Diagnostic errors called most harmful, costly medical mistakes
Click Here to Manage Email Alerts
Misdiagnoses were responsible for the costliest and deadliest portion of US malpractice claims during the last 25 years, according to new research.
After reviewing 350,706 malpractice payments through the National Practitioner Data Bank (1986 to 2010), Johns Hopkins University investigators found that diagnostic errors led all types (28.6%) and also were the costliest type, responsible for 35.2% of total payments, or an inflation-adjusted $38.8 billion.
“This is more evidence that diagnostic errors could easily be the biggest patient safety and medical malpractice problem in the United States,” said researcher David E. Newman-Toker, MD, PhD, associate professor of neurology at the Johns Hopkins University School of Medicine.
David E. Newman-Toker
Researchers defined a diagnostic error as one that is missed, wrong or delayed, as determined later through a definitive finding or test.
Diagnostic errors resulted in death more often than other allegation types (40% vs. 23.9%; P<.001). Researchers also found that outpatient diagnostic error claims were more frequent than inpatient claims (68.8% vs. 31.2%; P<.001), but inpatient claims had a higher risk for lethality (48.4% vs. 36.9%; P<.001). Mean time between the diagnostic act or omission and payment was 4.7 years. Most payments (n=93,035) were on behalf of allopathic and osteopathic physicians.

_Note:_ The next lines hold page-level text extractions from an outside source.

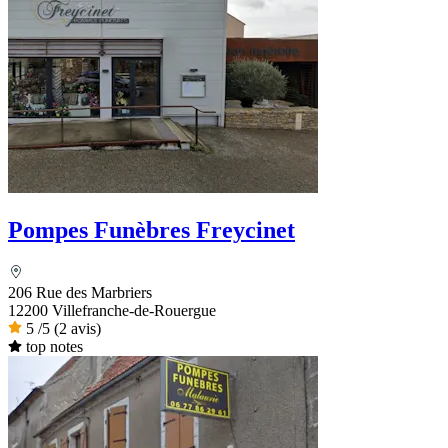
Pompes Funèbres Freycinet
206 Rue des Marbriers
12200 Villefranche-de-Rouergue
5
/5
(2 avis)
top notes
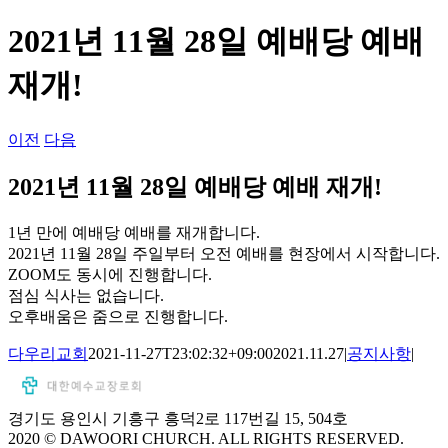
...
2021년 11월 28일 예배당 예배
재개!
이전
다음
2021년 11월 28일 예배당 예배 재개!
1년 만에 예배당 예배를 재개합니다.
2021년 11월 28일 주일부터 오전 예배를 현장에서 시작합니다.
ZOOM도 동시에 진행합니다.
점심 식사는 없습니다.
오후배움은 줌으로 진행합니다.
다우리교회
2021-11-27T23:02:32+09:00
2021.11.27
|
공지사항
|
경기도 용인시 기흥구 흥덕2로 117번길 15, 504호
2020 © DAWOORI CHURCH. ALL RIGHTS RESERVED.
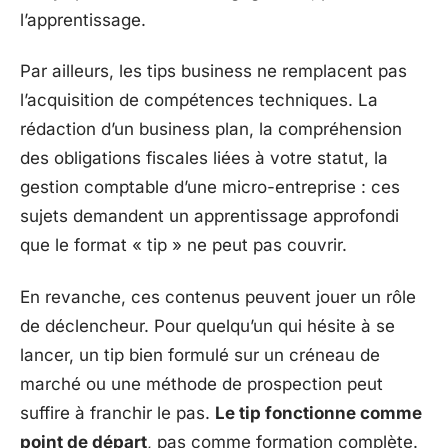
l’apprentissage.
Par ailleurs, les tips business ne remplacent pas
l’acquisition de compétences techniques. La
rédaction d’un business plan, la compréhension
des obligations fiscales liées à votre statut, la
gestion comptable d’une micro-entreprise : ces
sujets demandent un apprentissage approfondi
que le format « tip » ne peut pas couvrir.
En revanche, ces contenus peuvent jouer un rôle
de déclencheur. Pour quelqu’un qui hésite à se
lancer, un tip bien formulé sur un créneau de
marché ou une méthode de prospection peut
suffire à franchir le pas.
Le tip fonctionne comme
point de départ
, pas comme formation complète.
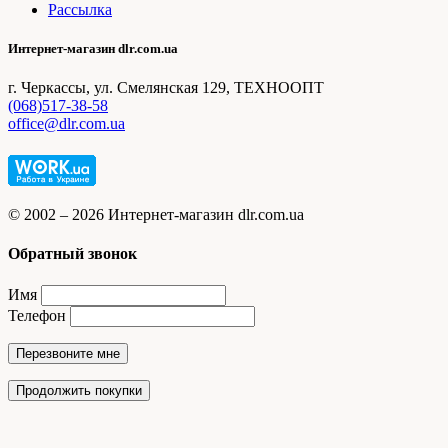
Рассылка
Интернет-магазин dlr.com.ua
г. Черкассы, ул. Смелянская 129, ТЕХНООПТ
(068)517-38-58
office@dlr.com.ua
© 2002 – 2026 Интернет-магазин dlr.com.ua
Обратный звонок
Имя
Телефон
Перезвоните мне
Продолжить покупки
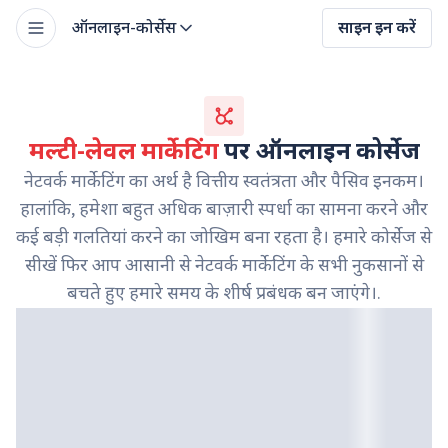
ऑनलाइन-कोर्सेस
साइन इन करें
मल्टी-लेवल मार्केटिंग
पर ऑनलाइन कोर्सेज
नेटवर्क मार्केटिंग का अर्थ है वित्तीय स्वतंत्रता और पैसिव इनकम।
हालांकि, हमेशा बहुत अधिक बाज़ारी स्पर्धा का सामना करने और
कई बड़ी गलतियां करने का जोखिम बना रहता है। हमारे कोर्सेज से
सीखें फिर आप आसानी से नेटवर्क मार्केटिंग के सभी नुकसानों से
बचते हुए हमारे समय के शीर्ष प्रबंधक बन जाएंगे।.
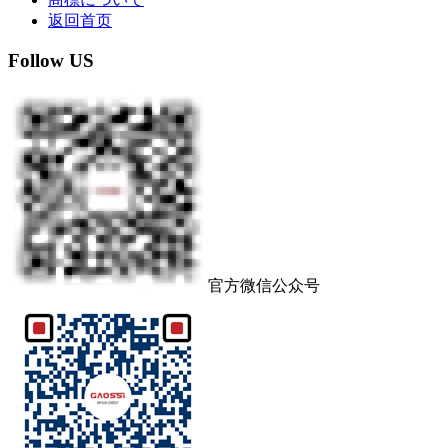
返回首页
Follow US
官方微信公众号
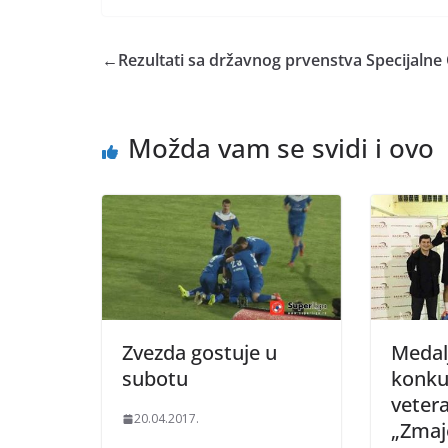
←
Rezultati sa državnog prvenstva Specijalne 
Možda vam se svidi i ovo
Zvezda gostuje u
Medal
subotu
konkur
veter
20.04.2017.
„Zmaj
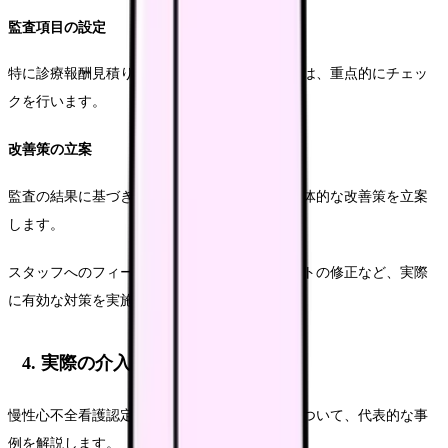
監査項目の設定
特に診療報酬見積りに関わる重要項目については、重点的にチェッ
クを行います。
改善策の立案
監査の結果に基づき、記録の質向上に向けた具体的な改善策を立案
します。
スタッフへのフィードバックや記録テンプレートの修正など、実際
に有効な対策を実施することが重要です。
4. 実際の介入事例
慢性心不全看護認定看護師による介入の実際について、代表的な事
例を解説します。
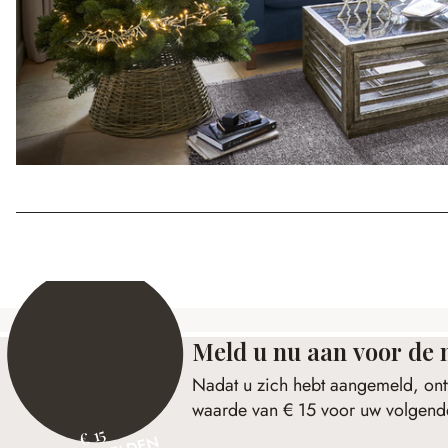
Meld u nu aan voor de 
Nadat u zich hebt aangemeld, ont
waarde van € 15 voor uw volgende
€ 15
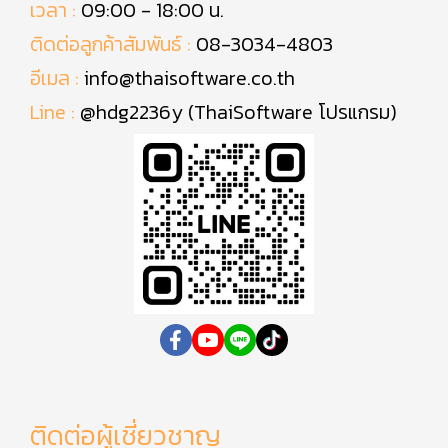
เวลา :
09:00 - 18:00 น.
ติดต่อลูกค้าสัมพันธ์ :
08-3034-4803
อีเมล :
info@thaisoftware.co.th
Line :
@hdg2236y (ThaiSoftware โปรแกรม)
ติดต่อผู้เชี่ยวชาญ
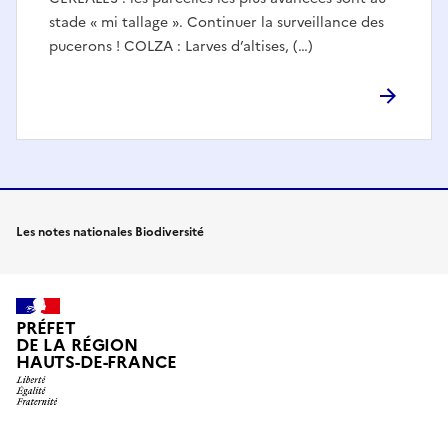
stade « mi tallage ». Continuer la surveillance des
pucerons ! COLZA : Larves d’altises, (…)
Les notes nationales Biodiversité
PRÉFET
DE LA RÉGION
HAUTS-DE-FRANCE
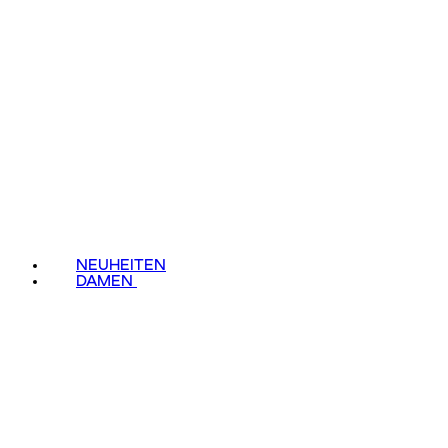
NEUHEITEN
DAMEN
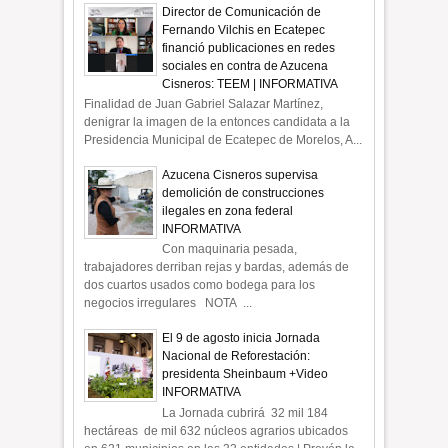
Director de Comunicación de
Fernando Vilchis en Ecatepec
financió publicaciones en redes
sociales en contra de Azucena
Cisneros: TEEM | INFORMATIVA
Finalidad de Juan Gabriel Salazar Martínez,
denigrar la imagen de la entonces candidata a la
Presidencia Municipal de Ecatepec de Morelos, A...
Azucena Cisneros supervisa
demolición de construcciones
ilegales en zona federal
INFORMATIVA
Con maquinaria pesada,
trabajadores derriban rejas y bardas, además de
dos cuartos usados como bodega para los
negocios irregulares NOTA ...
El 9 de agosto inicia Jornada
Nacional de Reforestación:
presidenta Sheinbaum +Video
INFORMATIVA
La Jornada cubrirá 32 mil 184
hectáreas de mil 632 núcleos agrarios ubicados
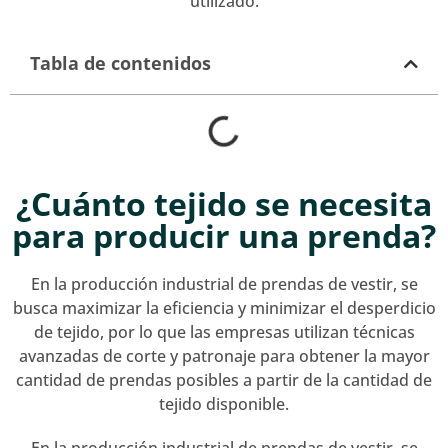
utilizado.
Tabla de contenidos
¿Cuánto tejido se necesita
para producir una prenda?
En la producción industrial de prendas de vestir, se
busca maximizar la eficiencia y minimizar el desperdicio
de tejido, por lo que las empresas utilizan técnicas
avanzadas de corte y patronaje para obtener la mayor
cantidad de prendas posibles a partir de la cantidad de
tejido disponible.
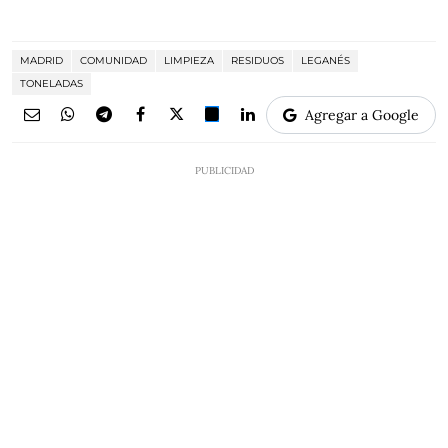
MADRID
COMUNIDAD
LIMPIEZA
RESIDUOS
LEGANÉS
TONELADAS
Agregar a Google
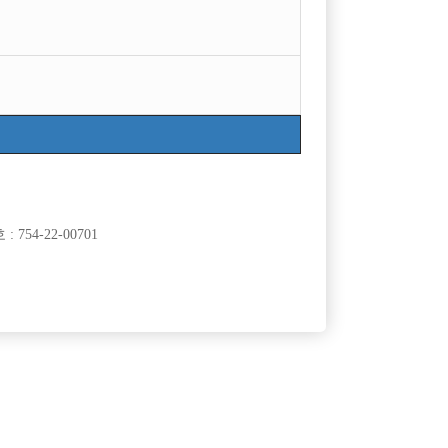
754-22-00701
클럽]
[여성전용클럽]
AST)
여성시대
수모집 초보환
인부천 일 많습니다. 초보자 환영
60,000원
경기-부천시
TC
100,000원
클럽]
[여성전용클럽]
래바
싸이 노래클럽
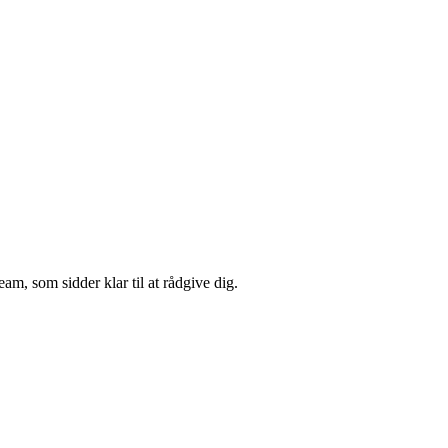
m, som sidder klar til at rådgive dig.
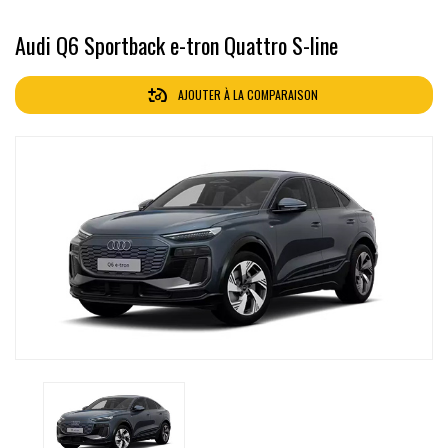
Audi Q6 Sportback e-tron Quattro S-line
AJOUTER À LA COMPARAISON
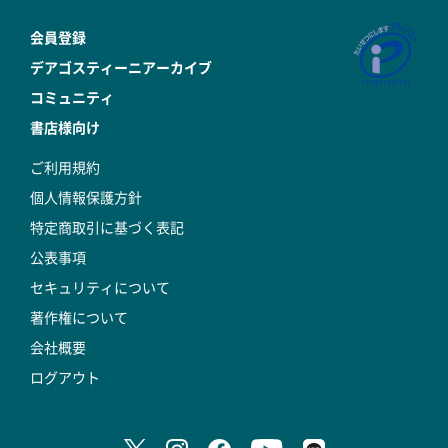
会員登録
デアゴスティーニアーカイブ
コミュニティ
書店様向け
ご利用規約
個人情報保護方針
特定商取引に基づく表記
公表事項
セキュリティについて
著作権について
会社概要
ログアウト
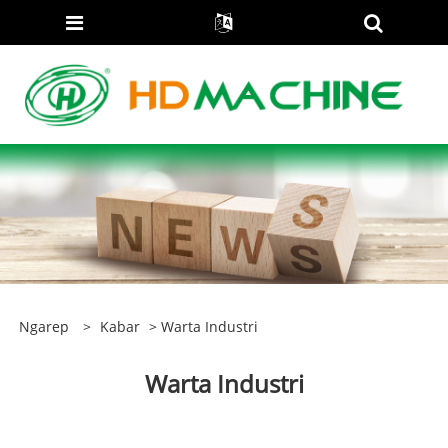
Ngarep
>
Kabar
> Warta Industri
Warta Industri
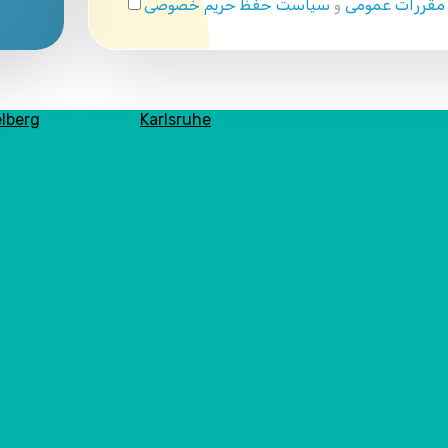
 مقررات عمومی
و
سیاست حفظ حریم خصوصی
lberg
Karlsruhe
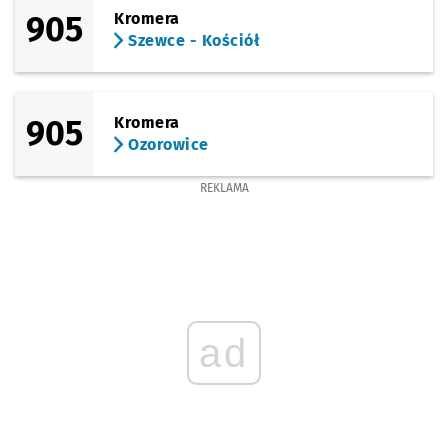
905
Kromera
Szewce - Kościół
905
Kromera
Ozorowice
REKLAMA
ad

Although researchers analyzed only claims that resulted in malpractice payouts, they estimated that 80,000 to 160,000 US patients experience significant impacts annually from misdiagnoses, including “potentially preventable, significant permanent morbidity or mortality.”
“Overall, diagnostic errors have been underappreciated and under-recognized because they’re difficult to measure and keep track of owing to the frequent gap between the time the error occurs and when it’s detected,” Newman-Toker said. “These are frequent problems that have played second fiddle to medical and surgical errors, which are evident more immediately.”